Figure 6. Open lifetime distributions of the CPA-, caffeine-, BAPTA-AM-evoked and spontaneous cation channel currents recorded with a 126 mm NaCl patch pipette solution

The open lifetime distributions of CPA- (A), caffeine- (B), BAPTA-AM-evoked (C) and spontaneous (D) cation channels could all be fitted with (continuous lines) the sum of two exponentials with time constants of approximately 5 ms (O_τ1) and 30 ms (O_τ2). The holding potential was −80 mV in all cases.

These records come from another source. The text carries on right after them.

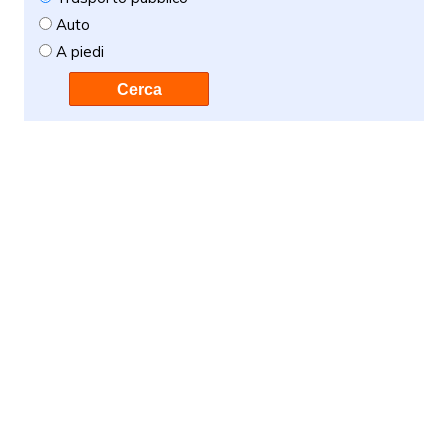
Auto
A piedi
Cerca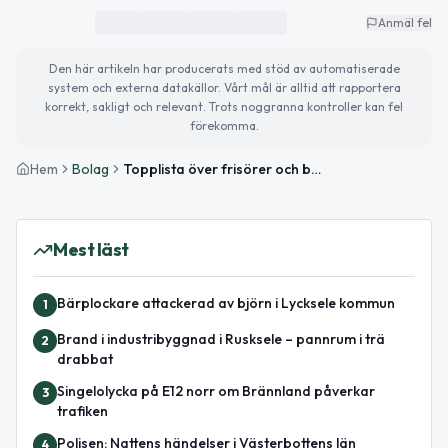
Anmäl fel
Den här artikeln har producerats med stöd av automatiserade
system och externa datakällor. Vårt mål är alltid att rapportera
korrekt, sakligt och relevant. Trots noggranna kontroller kan fel
förekomma.
Hem
Bolag
Topplista över frisörer och barberare i Lycksele – de mest omsättningsstarka företagen
Mest läst
Bärplockare attackerad av björn i Lycksele kommun
1
Brand i industribyggnad i Rusksele – pannrum i trä
2
drabbat
Singelolycka på E12 norr om Brännland påverkar
3
trafiken
Polisen: Nattens händelser i Västerbottens län
4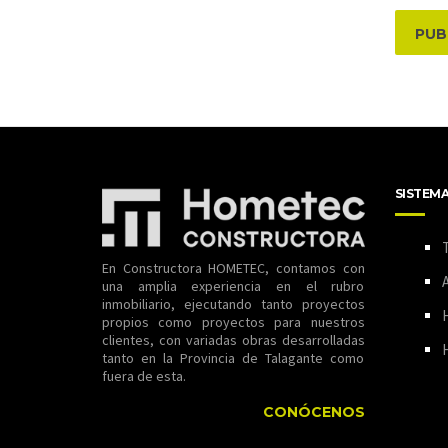
SISTEM
T
En Constructora HOMETEC, contamos con
A
una amplia experiencia en el rubro
inmobiliario, ejecutando tanto proyectos
propios como proyectos para nuestros
clientes, con variadas obras desarrolladas
tanto en la Provincia de Talagante como
fuera de esta.
CONÓCENOS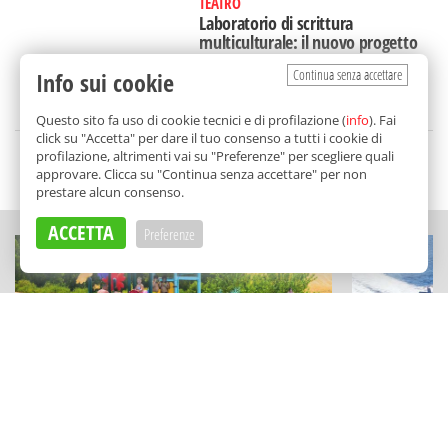
TEATRO
Laboratorio di scrittura
multiculturale: il nuovo progetto
di Fiat Lux 2.0 a Catania
Continua senza accettare
Info sui cookie
di
Redazione
Questo sito fa uso di cookie tecnici e di profilazione (
info
). Fai
click su "Accetta" per dare il tuo consenso a tutti i cookie di
profilazione, altrimenti vai su "Preferenze" per scegliere quali
SCELTO DA BALARM
approvare. Clicca su "Continua senza accettare" per non
prestare alcun consenso.
ACCETTA
Preferenze
ESPERIENZE
VIAGGI
Il gioco incontra la natura in Sicilia:
La "rivoluz
le avventure (green) per famiglie a
Lines: perch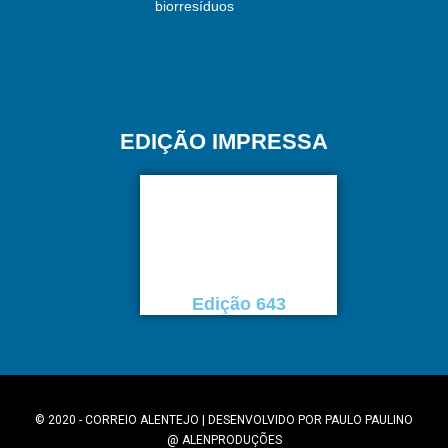
biorresíduos
EDIÇÃO IMPRESSA
Edição 643
© 2020 - CORREIO ALENTEJO | DESENVOLVIDO POR
PAULO PAULINO
@
ALENPRODUÇÕES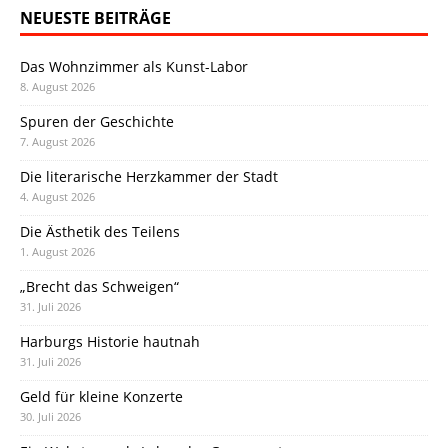
NEUESTE BEITRÄGE
Das Wohnzimmer als Kunst-Labor
8. August 2026
Spuren der Geschichte
7. August 2026
Die literarische Herzkammer der Stadt
4. August 2026
Die Ästhetik des Teilens
1. August 2026
„Brecht das Schweigen“
31. Juli 2026
Harburgs Historie hautnah
31. Juli 2026
Geld für kleine Konzerte
30. Juli 2026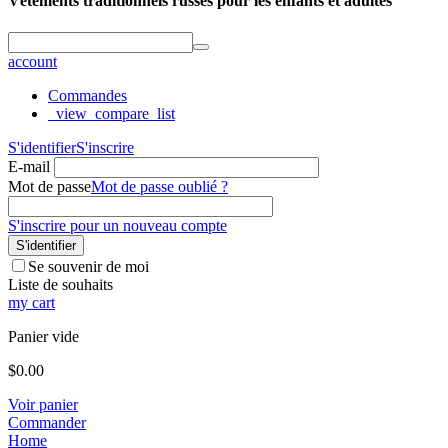
Vêtements traditionnels russes pour les enfants et adultes
account
Commandes
_view_compare_list
S'identifier
S'inscrire
E-mail
Mot de passe
Mot de passe oublié ?
S'inscrire pour un nouveau compte
S'identifier
Se souvenir de moi
Liste de souhaits
my cart
Panier vide
$
0.00
Voir panier
Commander
Home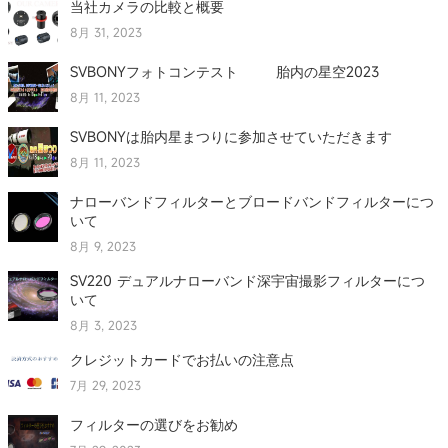
当社カメラの比較と概要
8月 31, 2023
SVBONYフォトコンテスト 胎内の星空2023
8月 11, 2023
SVBONYは胎内星まつりに参加させていただきます
8月 11, 2023
ナローバンドフィルターとブロードバンドフィルターにつ
いて
8月 9, 2023
SV220 デュアルナローバンド深宇宙撮影フィルターにつ
いて
8月 3, 2023
クレジットカードでお払いの注意点
7月 29, 2023
フィルターの選びをお勧め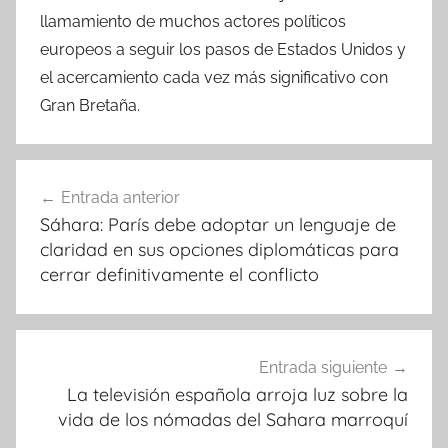
llamamiento de muchos actores políticos
europeos a seguir los pasos de Estados Unidos y
el acercamiento cada vez más significativo con
Gran Bretaña.
Navegación
Entrada anterior
de
Sáhara: París debe adoptar un lenguaje de
entradas
claridad en sus opciones diplomáticas para
cerrar definitivamente el conflicto
Entrada siguiente
La televisión española arroja luz sobre la
vida de los nómadas del Sahara marroquí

Figure 7. Characteristics of non-selective cation channel currents in the absence of Cao2+

A, spontaneous channel currents recorded at different membrane potentials with a 0 mm ${\text{Ca}}_{\text{o}}^{2+}$ patch pipette solution. Note that outward channel currents (denoted by upward deflections) can be observed at positive membrane potentials. B, the I–V relationship of the channel currents shown in A. The I–V relationship was linear between −110 and +80 mV with a slope conductance of 8 pS and an E_r of −4 mV. C, open time distribution of the channel currents shown in A at −110 mV. The open times could be described by the sum of two exponentials with time constants of 5.4 ms (O_τ1) and 32 ms (O_τ2).

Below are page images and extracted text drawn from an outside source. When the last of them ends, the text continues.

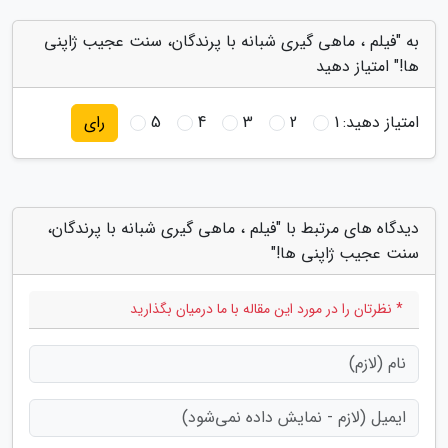
به "فیلم ، ماهی گیری شبانه با پرندگان، سنت عجیب ژاپنی
ها!" امتیاز دهید
امتیاز دهید:
1
2
3
4
5
رای
دیدگاه های مرتبط با "فیلم ، ماهی گیری شبانه با پرندگان،
سنت عجیب ژاپنی ها!"
* نظرتان را در مورد این مقاله با ما درمیان بگذارید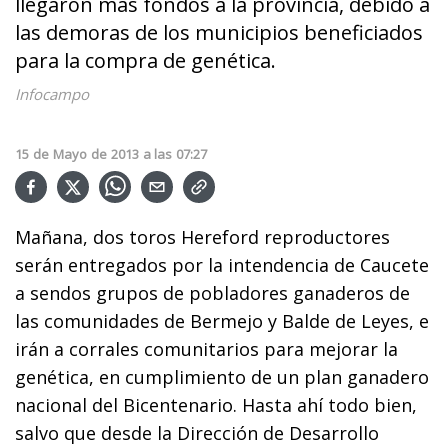
llegaron más fondos a la provincia, debido a
las demoras de los municipios beneficiados
para la compra de genética.
Infocampo
15
de
Mayo
de
2013
a las
07:27
Mañana, dos toros Hereford reproductores
serán entregados por la intendencia de Caucete
a sendos grupos de pobladores ganaderos de
las comunidades de Bermejo y Balde de Leyes, e
irán a corrales comunitarios para mejorar la
genética, en cumplimiento de un plan ganadero
nacional del Bicentenario. Hasta ahí todo bien,
salvo que desde la Dirección de Desarrollo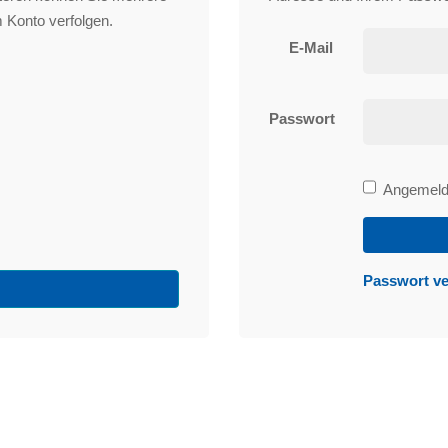
 Konto verfolgen.
E-Mail
Passwort
Bleibe
Angemelde
angemeld
Passwort v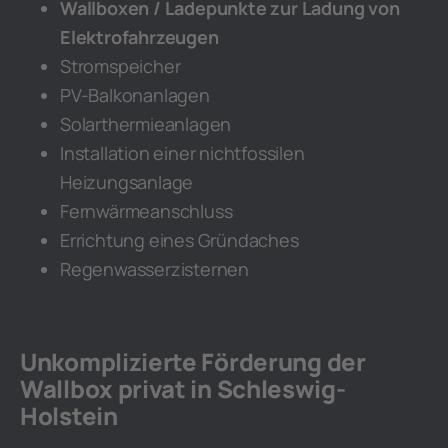
Wallboxen / Ladepunkte zur Ladung von
Elektrofahrzeugen
Stromspeicher
PV-Balkonanlagen
Solarthermieanlagen
Installation einer nichtfossilen
Heizungsanlage
Fernwärmeanschluss
Errichtung eines Gründaches
Regenwasserzisternen
Unkomplizierte Förderung der
Wallbox privat in Schleswig-
Holstein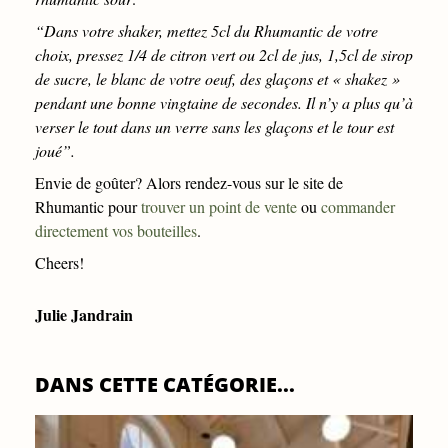
“
Dans votre shaker, mettez 5cl du Rhumantic de votre
choix, pressez 1/4 de citron vert ou 2cl de jus, 1,5cl de sirop
de sucre, le blanc de votre oeuf, des glaçons et « shakez »
pendant une bonne vingtaine de secondes. Il n’y a plus qu’à
verser le tout dans un verre sans les glaçons et le tour est
joué”.
Envie de goûter? Alors rendez-vous sur le site de
Rhumantic pour
trouver un point de vente
ou
commander
directement vos bouteilles
.
Cheers!
Julie Jandrain
DANS CETTE CATÉGORIE...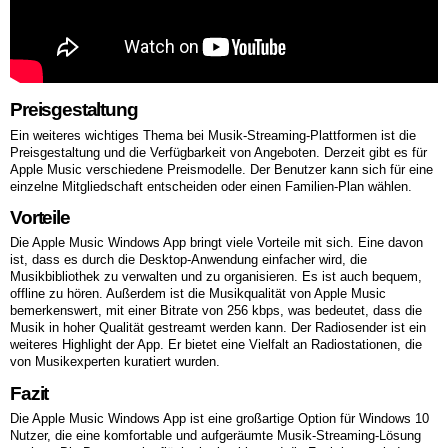
Preisgestaltung
Ein weiteres wichtiges Thema bei Musik-Streaming-Plattformen ist die
Preisgestaltung und die Verfügbarkeit von Angeboten. Derzeit gibt es für
Apple Music verschiedene Preismodelle. Der Benutzer kann sich für eine
einzelne Mitgliedschaft entscheiden oder einen Familien-Plan wählen.
Vorteile
Die Apple Music Windows App bringt viele Vorteile mit sich. Eine davon
ist, dass es durch die Desktop-Anwendung einfacher wird, die
Musikbibliothek zu verwalten und zu organisieren. Es ist auch bequem,
offline zu hören. Außerdem ist die Musikqualität von Apple Music
bemerkenswert, mit einer Bitrate von 256 kbps, was bedeutet, dass die
Musik in hoher Qualität gestreamt werden kann. Der Radiosender ist ein
weiteres Highlight der App. Er bietet eine Vielfalt an Radiostationen, die
von Musikexperten kuratiert wurden.
Fazit
Die Apple Music Windows App ist eine großartige Option für Windows 10
Nutzer, die eine komfortable und aufgeräumte Musik-Streaming-Lösung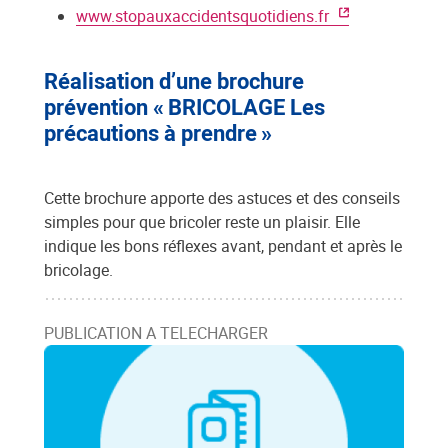
www.stopauxaccidentsquotidiens.fr
Réalisation d’une brochure
prévention « BRICOLAGE Les
précautions à prendre »
Cette brochure apporte des astuces et des conseils
simples pour que bricoler reste un plaisir. Elle
indique les bons réflexes avant, pendant et après le
bricolage.
PUBLICATION A TELECHARGER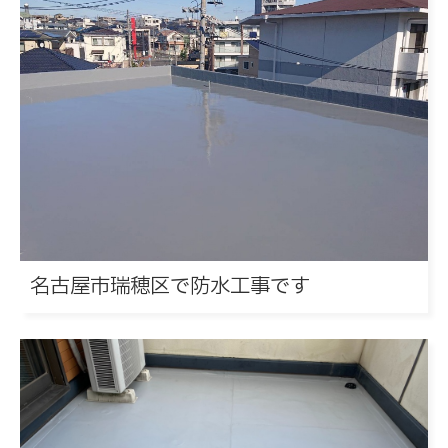
名古屋市瑞穂区で防水工事です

Figure 8. Application of the calmodulin inhibitor, W-7, activates single channel currents with properties that are similar to CPA-evoked cation channel currents

A, with a 126 mm NaCl pipette solution, bath application of 50 μm W-7 evoked single channel currents at negative patch potentials. B, the I–V relationship of the W-7-evoked single channels currents shown in A. C, at −80 mV, the open time distribution of the W-7-evoked single channels shown in A could be described by the sum of two exponentials with time constants of 5 ms (O_τ1) and 36 ms (O_τ2).